Kolejny dzień..
Otworzyłam oczy, tak to jednak nie byl sen. Jestem w tym miejscu, którego tak bardzo już nie chce oglądać.Jeszcze chwila zastanowienia, rozmyślam co robić dalej. Wstac z łóżka i wyjść jak gdyby nigdy nic..? Czy może juz zacząć walczyć? Nie, nie mam sił, jeszcze jestem słaba, by dać sobie rade z życiem. Na dziś koniec..
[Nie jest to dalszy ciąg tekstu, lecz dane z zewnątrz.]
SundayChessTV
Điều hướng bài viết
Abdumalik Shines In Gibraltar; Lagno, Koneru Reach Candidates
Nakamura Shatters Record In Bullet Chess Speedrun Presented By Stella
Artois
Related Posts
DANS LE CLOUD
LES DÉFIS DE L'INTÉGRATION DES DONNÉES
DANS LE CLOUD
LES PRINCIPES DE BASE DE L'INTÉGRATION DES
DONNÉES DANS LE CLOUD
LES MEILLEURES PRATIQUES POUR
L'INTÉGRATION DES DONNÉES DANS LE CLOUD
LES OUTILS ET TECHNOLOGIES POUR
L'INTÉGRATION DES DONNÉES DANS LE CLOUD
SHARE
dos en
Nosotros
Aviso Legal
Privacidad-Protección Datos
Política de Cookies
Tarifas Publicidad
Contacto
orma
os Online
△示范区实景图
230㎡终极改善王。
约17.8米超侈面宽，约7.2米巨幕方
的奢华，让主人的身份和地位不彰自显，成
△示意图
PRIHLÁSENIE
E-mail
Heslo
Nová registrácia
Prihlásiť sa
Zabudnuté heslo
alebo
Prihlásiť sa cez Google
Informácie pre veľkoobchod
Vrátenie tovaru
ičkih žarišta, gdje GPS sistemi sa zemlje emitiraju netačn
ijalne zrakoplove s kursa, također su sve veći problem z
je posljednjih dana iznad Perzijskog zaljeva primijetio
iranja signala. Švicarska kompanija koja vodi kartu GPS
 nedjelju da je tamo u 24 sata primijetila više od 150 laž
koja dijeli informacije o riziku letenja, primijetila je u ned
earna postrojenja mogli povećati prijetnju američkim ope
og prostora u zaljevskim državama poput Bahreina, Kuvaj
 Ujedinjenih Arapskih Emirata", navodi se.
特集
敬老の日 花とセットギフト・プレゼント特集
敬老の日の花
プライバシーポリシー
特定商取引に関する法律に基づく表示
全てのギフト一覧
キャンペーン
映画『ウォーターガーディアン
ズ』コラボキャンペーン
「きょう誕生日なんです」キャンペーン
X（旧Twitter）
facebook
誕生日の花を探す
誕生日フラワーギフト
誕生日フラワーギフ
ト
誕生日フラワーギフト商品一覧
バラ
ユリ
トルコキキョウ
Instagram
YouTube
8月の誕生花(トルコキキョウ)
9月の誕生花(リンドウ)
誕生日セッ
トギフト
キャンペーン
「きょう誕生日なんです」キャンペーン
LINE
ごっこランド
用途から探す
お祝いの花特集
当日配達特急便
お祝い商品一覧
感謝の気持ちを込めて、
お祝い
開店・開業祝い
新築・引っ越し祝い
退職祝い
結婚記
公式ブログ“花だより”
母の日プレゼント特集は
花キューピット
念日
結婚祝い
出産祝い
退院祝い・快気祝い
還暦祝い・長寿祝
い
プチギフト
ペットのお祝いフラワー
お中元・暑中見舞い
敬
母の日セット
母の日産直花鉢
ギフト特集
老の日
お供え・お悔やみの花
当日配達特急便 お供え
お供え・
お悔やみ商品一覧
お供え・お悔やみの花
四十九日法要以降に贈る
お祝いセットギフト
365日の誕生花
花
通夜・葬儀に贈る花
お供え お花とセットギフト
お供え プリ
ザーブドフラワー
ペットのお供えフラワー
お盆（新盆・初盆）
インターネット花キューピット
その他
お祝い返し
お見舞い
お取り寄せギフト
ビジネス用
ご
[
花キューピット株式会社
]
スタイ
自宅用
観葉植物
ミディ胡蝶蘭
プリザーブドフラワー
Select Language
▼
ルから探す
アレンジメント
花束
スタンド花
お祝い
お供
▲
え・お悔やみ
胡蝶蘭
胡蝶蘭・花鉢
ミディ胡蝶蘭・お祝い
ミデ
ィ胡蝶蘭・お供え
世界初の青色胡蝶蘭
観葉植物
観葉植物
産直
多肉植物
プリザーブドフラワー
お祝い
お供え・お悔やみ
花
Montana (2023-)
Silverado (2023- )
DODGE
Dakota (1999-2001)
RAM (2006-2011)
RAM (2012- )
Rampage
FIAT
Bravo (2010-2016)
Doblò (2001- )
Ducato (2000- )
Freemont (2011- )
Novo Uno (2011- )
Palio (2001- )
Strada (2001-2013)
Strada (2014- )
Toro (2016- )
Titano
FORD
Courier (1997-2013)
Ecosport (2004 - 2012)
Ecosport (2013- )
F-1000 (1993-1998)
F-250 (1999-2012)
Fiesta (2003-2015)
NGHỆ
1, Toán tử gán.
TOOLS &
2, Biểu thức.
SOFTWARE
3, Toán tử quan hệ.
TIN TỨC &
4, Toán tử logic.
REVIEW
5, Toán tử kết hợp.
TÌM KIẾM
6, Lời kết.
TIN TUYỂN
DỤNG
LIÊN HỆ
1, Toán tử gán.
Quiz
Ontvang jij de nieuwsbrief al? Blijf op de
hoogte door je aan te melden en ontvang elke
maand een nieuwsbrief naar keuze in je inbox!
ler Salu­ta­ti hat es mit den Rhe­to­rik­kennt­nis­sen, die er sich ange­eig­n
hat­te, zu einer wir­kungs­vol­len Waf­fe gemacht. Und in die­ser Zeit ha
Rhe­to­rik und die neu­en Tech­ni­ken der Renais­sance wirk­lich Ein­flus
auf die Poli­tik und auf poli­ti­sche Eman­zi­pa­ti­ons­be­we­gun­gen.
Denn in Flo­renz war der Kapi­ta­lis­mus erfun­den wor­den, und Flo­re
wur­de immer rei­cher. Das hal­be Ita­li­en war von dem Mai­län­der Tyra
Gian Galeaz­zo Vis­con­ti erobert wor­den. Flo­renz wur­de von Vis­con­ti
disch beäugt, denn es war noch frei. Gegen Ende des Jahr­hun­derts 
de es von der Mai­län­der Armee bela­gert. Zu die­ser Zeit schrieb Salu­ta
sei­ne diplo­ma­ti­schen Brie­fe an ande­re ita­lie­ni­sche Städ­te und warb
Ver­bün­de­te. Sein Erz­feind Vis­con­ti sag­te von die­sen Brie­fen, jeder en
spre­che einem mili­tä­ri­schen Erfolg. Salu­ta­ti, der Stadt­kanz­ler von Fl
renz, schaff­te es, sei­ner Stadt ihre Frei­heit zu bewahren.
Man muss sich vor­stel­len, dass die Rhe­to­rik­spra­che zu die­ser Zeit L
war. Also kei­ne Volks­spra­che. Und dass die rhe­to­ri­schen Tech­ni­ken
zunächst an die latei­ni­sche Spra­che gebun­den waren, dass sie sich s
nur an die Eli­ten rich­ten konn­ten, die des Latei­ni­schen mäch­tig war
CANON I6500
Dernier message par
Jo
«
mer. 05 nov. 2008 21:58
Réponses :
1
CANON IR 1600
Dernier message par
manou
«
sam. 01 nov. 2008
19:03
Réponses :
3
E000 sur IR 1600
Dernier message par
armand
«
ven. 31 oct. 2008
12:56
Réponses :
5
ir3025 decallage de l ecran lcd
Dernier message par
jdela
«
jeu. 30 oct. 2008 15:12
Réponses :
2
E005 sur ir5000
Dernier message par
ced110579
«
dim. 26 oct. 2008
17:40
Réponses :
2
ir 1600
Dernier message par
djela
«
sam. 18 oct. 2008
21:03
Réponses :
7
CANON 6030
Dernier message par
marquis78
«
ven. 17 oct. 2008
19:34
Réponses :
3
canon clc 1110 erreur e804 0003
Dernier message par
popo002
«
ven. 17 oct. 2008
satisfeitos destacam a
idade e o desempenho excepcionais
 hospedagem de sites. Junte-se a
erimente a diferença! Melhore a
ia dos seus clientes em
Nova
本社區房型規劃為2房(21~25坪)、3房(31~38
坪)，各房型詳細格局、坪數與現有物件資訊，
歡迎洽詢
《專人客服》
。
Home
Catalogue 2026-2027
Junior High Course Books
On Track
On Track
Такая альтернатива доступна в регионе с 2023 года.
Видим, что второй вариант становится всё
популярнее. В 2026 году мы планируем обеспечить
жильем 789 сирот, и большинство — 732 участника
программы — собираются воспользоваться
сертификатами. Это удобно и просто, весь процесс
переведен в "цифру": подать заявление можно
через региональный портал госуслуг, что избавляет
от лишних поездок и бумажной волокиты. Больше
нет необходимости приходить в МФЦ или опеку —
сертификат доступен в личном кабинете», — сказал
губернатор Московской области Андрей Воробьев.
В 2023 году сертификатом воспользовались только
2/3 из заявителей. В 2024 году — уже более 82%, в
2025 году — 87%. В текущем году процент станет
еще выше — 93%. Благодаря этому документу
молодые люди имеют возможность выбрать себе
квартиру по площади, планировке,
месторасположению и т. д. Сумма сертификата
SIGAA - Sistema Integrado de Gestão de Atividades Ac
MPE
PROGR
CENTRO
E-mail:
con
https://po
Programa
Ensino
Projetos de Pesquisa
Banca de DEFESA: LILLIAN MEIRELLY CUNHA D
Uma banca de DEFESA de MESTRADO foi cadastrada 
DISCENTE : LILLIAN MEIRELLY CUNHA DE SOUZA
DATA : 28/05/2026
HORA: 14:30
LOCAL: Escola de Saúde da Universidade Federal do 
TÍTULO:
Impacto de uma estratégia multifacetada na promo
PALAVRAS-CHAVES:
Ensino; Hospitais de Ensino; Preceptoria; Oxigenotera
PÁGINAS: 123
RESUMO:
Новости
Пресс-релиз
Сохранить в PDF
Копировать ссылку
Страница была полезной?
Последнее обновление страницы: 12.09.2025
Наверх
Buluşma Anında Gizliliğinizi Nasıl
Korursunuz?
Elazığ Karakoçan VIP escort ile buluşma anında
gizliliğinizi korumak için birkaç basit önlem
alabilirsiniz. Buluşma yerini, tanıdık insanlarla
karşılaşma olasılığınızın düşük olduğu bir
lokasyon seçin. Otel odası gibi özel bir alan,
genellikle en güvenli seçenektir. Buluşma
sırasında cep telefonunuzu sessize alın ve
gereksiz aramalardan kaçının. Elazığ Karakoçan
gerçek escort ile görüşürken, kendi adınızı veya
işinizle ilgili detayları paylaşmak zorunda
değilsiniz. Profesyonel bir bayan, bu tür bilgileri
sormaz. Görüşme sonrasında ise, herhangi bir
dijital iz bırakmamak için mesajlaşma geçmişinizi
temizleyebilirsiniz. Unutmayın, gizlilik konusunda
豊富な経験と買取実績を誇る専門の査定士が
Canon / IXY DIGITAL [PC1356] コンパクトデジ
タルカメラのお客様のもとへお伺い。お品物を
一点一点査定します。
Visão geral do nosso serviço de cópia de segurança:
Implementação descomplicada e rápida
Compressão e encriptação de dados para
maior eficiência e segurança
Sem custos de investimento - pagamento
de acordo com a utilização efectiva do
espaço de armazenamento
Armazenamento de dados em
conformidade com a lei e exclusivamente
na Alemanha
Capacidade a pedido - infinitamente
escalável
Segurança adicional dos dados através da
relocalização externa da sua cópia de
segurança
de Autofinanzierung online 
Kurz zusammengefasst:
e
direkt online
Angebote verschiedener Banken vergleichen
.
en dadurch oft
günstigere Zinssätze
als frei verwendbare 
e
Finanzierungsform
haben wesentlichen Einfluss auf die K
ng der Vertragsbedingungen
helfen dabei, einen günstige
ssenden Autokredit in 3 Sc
Kolejna kartka w pamiętniku zapisana smutkiem. Moze to głupie ale boje się wyjść z pokoju we własnym domu. Boję się, że znowu niespodziewanie stanie mi się krzywda. Bo niby to moja rodzina, ale ja tego nie czuje. Mam mlodszą siostrę, którą wszyscy w rodzinie uwielbiają, a mnie traktują jak "czarną owce". Lecz ja sie tym nie przejmuję, bo jeszcze troche i opuszcze te osoby, formalnie zwanych "rodziną". Każdy zna własną definicję tego słowa, ja niestety jeszcze jej nie poznałam. Może to dlatego, że dopiero !7 lat żyję na tym świecie. A może po prostu los ma dla mnie taką przyszłość. NIe wiem, nic już nie wiem.